BEGIN
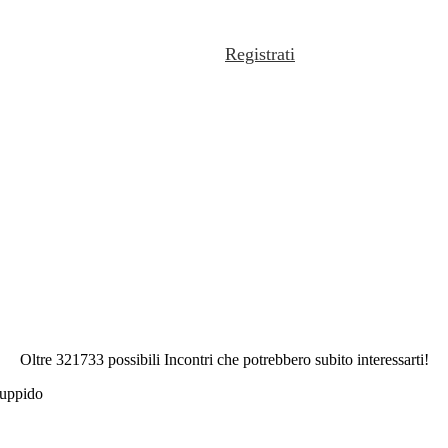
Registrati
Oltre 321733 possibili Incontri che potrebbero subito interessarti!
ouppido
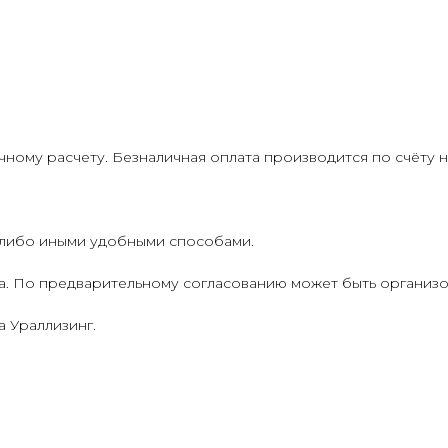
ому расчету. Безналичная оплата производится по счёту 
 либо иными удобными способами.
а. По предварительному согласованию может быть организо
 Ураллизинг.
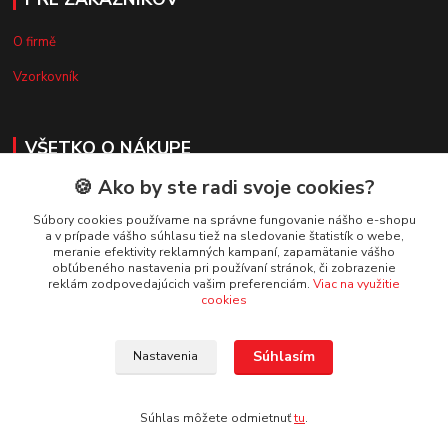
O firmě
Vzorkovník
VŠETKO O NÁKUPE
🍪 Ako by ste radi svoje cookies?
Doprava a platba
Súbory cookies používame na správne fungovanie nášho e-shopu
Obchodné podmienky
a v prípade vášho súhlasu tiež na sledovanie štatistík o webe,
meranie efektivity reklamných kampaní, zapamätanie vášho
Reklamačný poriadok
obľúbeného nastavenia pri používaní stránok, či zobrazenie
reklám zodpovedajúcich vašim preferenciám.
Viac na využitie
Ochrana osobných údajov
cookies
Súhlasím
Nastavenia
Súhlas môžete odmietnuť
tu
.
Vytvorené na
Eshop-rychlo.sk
END
▶ [Directive] Which lines run from the one containing "reklám zodpovedajúcich vašim preferenciám." to the end of the data? Output them exactly, with nothing added.

▶ [Worked solution]
reklám zodpovedajúcich vašim preferenciám.
Viac na využitie
Ochrana osobných údajov
cookies
Súhlasím
Nastavenia
Súhlas môžete odmietnuť
tu
.
Vytvorené na
Eshop-rychlo.sk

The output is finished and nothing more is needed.